(Stored data entries)
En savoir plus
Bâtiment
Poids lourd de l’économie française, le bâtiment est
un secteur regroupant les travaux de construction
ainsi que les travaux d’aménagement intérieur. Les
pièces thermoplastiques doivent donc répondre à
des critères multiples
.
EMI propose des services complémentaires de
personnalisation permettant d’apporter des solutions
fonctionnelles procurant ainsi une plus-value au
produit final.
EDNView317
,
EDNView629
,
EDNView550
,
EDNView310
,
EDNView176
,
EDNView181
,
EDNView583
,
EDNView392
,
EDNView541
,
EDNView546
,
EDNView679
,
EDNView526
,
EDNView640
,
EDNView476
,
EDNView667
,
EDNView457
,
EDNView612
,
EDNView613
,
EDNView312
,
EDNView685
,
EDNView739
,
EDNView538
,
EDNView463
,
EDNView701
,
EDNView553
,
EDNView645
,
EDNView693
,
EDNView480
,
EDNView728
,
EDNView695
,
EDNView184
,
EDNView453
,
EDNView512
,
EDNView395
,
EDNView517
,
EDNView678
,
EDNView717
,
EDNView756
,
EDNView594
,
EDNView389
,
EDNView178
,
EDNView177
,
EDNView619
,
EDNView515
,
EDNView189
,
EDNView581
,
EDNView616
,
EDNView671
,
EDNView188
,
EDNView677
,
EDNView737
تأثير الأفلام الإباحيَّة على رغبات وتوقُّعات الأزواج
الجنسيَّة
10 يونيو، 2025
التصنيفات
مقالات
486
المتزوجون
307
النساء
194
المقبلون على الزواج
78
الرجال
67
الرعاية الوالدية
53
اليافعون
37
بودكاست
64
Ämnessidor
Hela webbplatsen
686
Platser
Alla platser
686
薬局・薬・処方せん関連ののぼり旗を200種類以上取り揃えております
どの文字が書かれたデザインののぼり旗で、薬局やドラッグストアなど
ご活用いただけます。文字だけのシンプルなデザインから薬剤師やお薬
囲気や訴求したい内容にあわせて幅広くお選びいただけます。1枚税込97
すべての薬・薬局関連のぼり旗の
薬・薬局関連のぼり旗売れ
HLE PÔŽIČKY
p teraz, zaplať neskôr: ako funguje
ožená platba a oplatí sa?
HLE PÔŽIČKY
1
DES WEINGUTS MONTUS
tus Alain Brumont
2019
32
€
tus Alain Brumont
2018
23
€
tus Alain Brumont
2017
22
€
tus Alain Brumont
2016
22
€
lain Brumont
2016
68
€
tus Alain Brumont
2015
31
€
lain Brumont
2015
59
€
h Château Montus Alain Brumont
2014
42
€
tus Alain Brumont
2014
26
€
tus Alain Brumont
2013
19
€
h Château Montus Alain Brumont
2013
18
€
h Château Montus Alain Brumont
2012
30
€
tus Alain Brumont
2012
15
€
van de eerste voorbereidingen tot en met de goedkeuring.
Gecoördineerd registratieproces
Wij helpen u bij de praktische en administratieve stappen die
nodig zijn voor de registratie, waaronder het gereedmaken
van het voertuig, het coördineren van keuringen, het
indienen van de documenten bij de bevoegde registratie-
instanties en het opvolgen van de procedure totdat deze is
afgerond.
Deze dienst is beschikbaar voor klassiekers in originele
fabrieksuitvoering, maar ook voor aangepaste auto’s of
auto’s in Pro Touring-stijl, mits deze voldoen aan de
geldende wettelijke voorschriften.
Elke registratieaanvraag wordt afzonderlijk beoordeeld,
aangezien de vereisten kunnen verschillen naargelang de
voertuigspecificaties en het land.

---

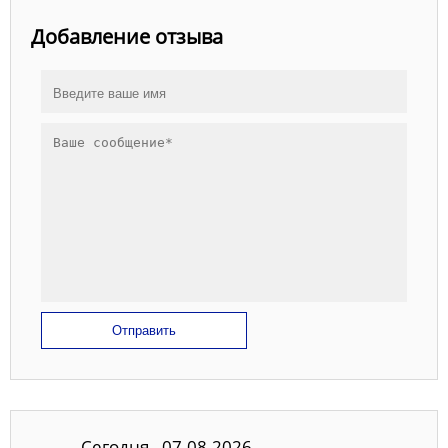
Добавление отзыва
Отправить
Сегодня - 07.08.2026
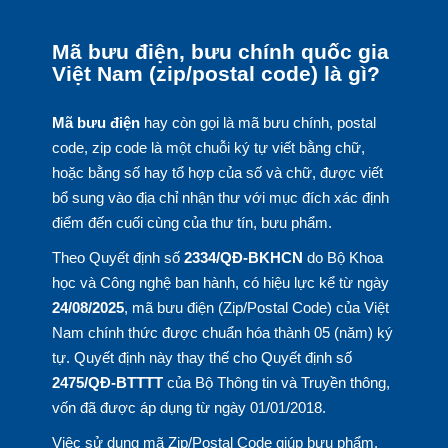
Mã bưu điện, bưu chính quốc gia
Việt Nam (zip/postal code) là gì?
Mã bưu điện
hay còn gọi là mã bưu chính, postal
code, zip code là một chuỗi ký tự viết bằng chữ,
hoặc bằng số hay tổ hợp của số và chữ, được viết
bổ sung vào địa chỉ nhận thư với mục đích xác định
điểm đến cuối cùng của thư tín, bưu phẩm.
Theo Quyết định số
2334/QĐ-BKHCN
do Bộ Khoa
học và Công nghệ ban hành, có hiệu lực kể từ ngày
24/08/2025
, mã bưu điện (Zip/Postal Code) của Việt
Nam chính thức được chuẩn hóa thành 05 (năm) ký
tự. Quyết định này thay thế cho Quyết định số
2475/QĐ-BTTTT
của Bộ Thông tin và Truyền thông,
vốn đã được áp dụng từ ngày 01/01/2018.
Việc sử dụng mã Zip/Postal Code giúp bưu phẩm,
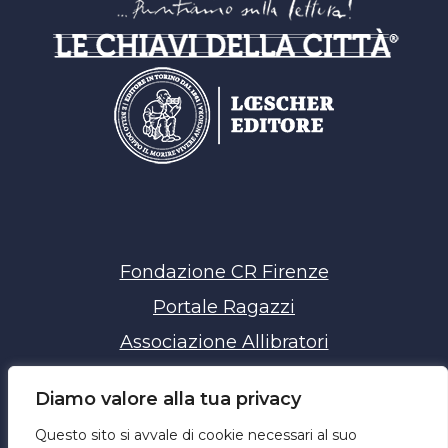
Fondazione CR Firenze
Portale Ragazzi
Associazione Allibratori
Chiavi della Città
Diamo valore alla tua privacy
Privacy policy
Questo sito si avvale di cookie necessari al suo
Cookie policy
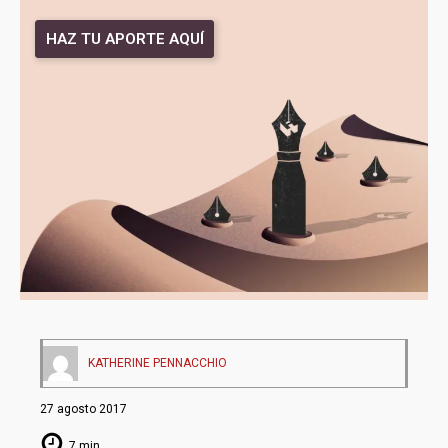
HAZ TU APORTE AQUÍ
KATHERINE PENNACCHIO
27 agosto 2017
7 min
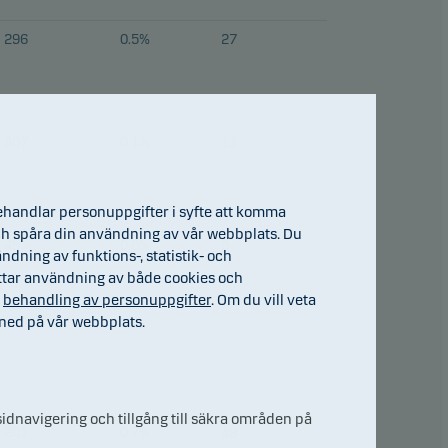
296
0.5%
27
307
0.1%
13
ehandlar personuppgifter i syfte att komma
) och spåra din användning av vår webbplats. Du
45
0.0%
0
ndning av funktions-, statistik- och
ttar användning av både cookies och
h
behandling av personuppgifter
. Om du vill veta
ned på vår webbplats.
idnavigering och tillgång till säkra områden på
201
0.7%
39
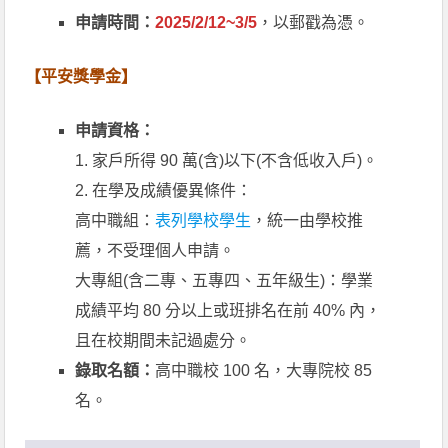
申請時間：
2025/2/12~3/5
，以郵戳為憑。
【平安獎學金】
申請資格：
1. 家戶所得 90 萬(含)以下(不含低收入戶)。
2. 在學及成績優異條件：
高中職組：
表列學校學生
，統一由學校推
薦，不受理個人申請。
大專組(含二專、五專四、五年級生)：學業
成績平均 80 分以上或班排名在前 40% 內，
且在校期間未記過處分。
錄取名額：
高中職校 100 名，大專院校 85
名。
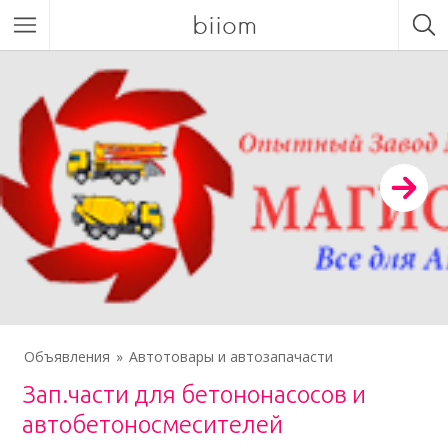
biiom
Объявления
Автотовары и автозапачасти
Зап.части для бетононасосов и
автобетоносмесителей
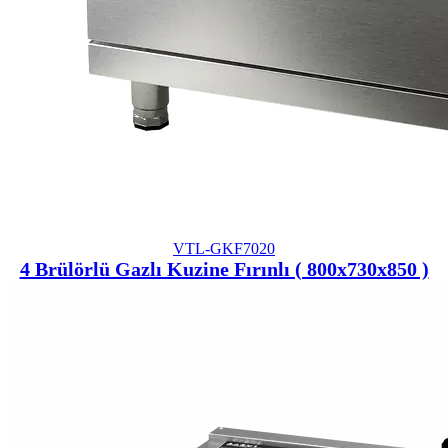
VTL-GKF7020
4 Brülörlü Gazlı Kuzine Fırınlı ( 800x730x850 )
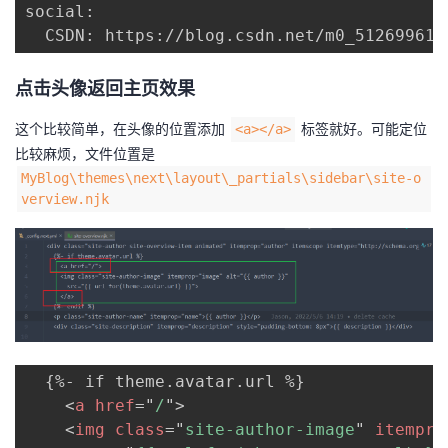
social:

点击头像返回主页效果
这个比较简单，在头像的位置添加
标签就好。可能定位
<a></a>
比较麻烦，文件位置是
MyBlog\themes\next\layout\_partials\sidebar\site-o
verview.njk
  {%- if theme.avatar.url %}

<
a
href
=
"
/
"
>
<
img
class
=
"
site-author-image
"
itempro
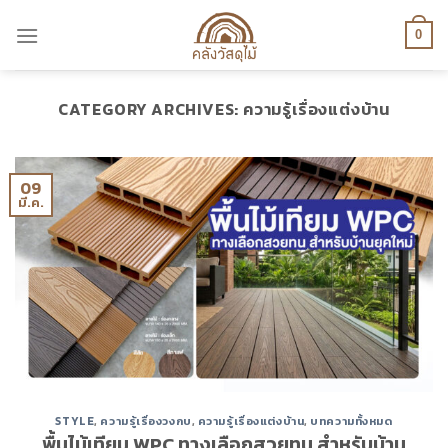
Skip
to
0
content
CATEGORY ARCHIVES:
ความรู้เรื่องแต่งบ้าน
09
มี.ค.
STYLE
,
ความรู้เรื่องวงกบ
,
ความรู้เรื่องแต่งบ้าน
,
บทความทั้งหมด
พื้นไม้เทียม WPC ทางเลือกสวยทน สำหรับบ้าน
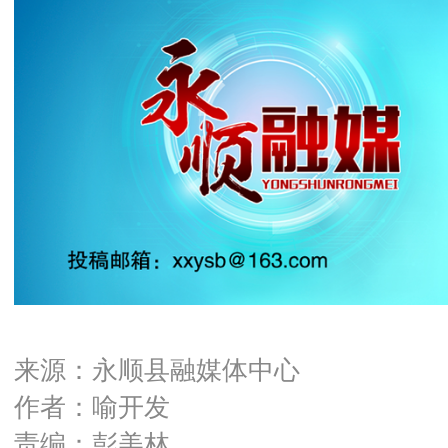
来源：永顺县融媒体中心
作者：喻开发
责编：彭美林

*Your objective*:
The response must contain each line above that holds the string "Việt".

*Finished task*:
Việt Nam (zip/postal code) là gì?
, mã bưu điện (Zip/Postal Code) của Việt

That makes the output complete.